Except for images, print the whole listing verbatim.

▶ [Supplied information]:
════════════════════
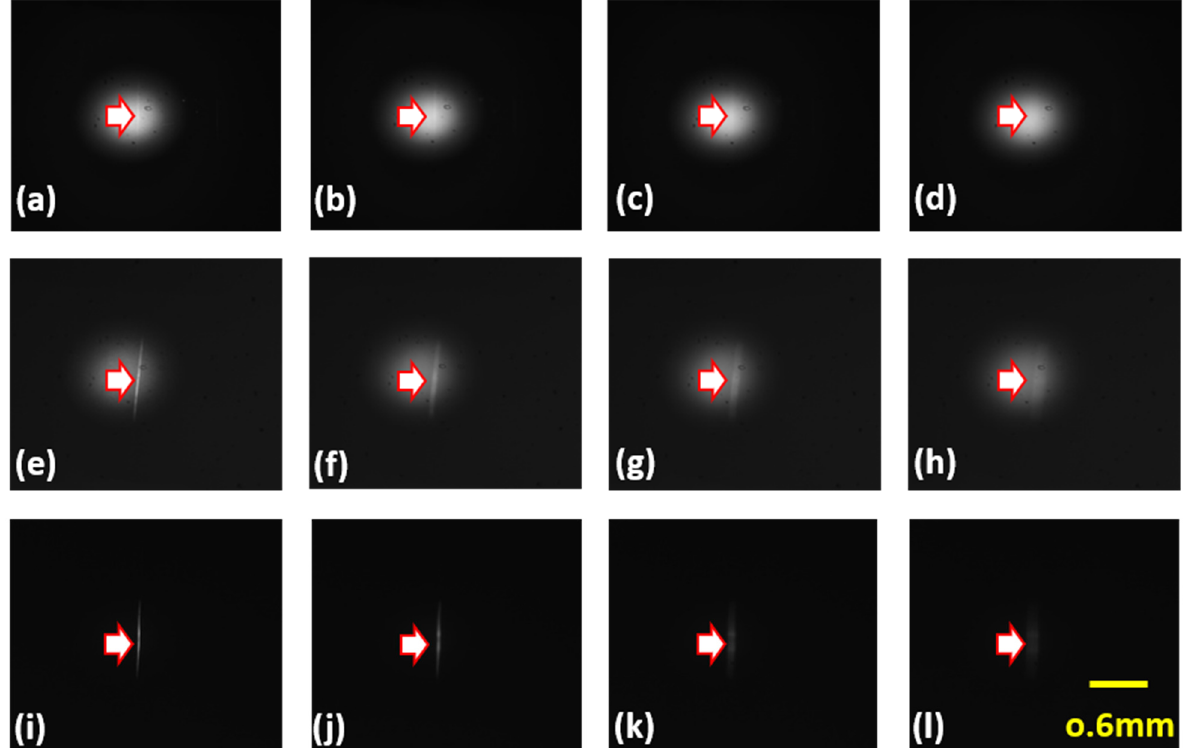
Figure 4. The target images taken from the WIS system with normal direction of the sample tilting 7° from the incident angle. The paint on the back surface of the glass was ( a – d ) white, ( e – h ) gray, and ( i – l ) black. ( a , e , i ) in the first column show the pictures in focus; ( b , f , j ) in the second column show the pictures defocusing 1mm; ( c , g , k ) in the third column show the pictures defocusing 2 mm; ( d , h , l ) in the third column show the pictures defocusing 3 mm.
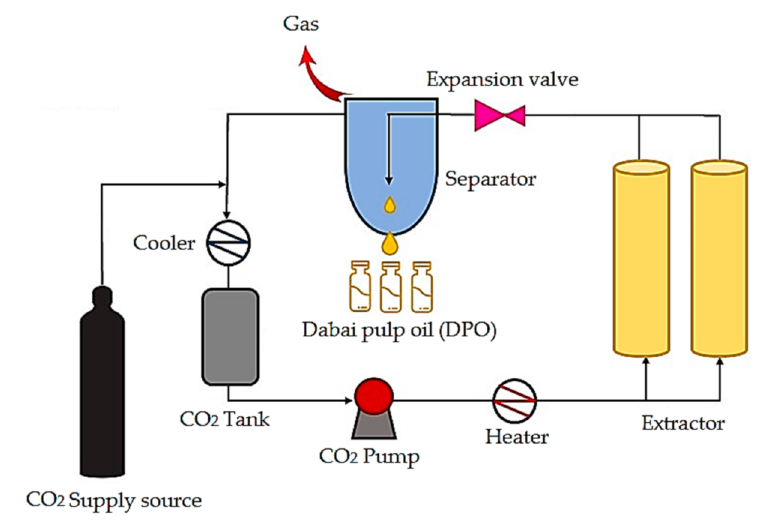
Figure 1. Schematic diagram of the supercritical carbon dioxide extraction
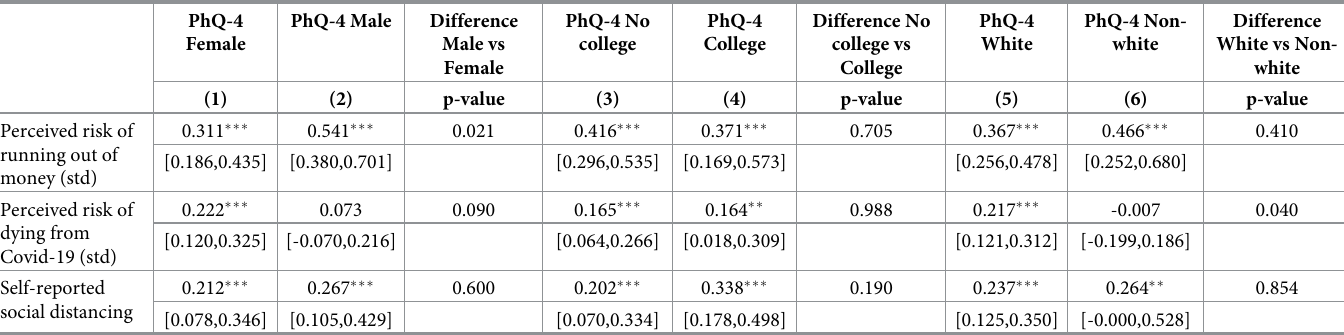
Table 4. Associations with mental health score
════════════════════
▶ [Answer space]:
Figure 4. The target images taken from the WIS system with normal direction of the sample tilting 7° from the incident angle. The paint on the back surface of the glass was ( a – d ) white, ( e – h ) gray, and ( i – l ) black. ( a , e , i ) in the first column show the pictures in focus; ( b , f , j ) in the second column show the pictures defocusing 1mm; ( c , g , k ) in the third column show the pictures defocusing 2 mm; ( d , h , l ) in the third column show the pictures defocusing 3 mm.
Figure 1. Schematic diagram of the supercritical carbon dioxide extraction
Table 4. Associations with mental health score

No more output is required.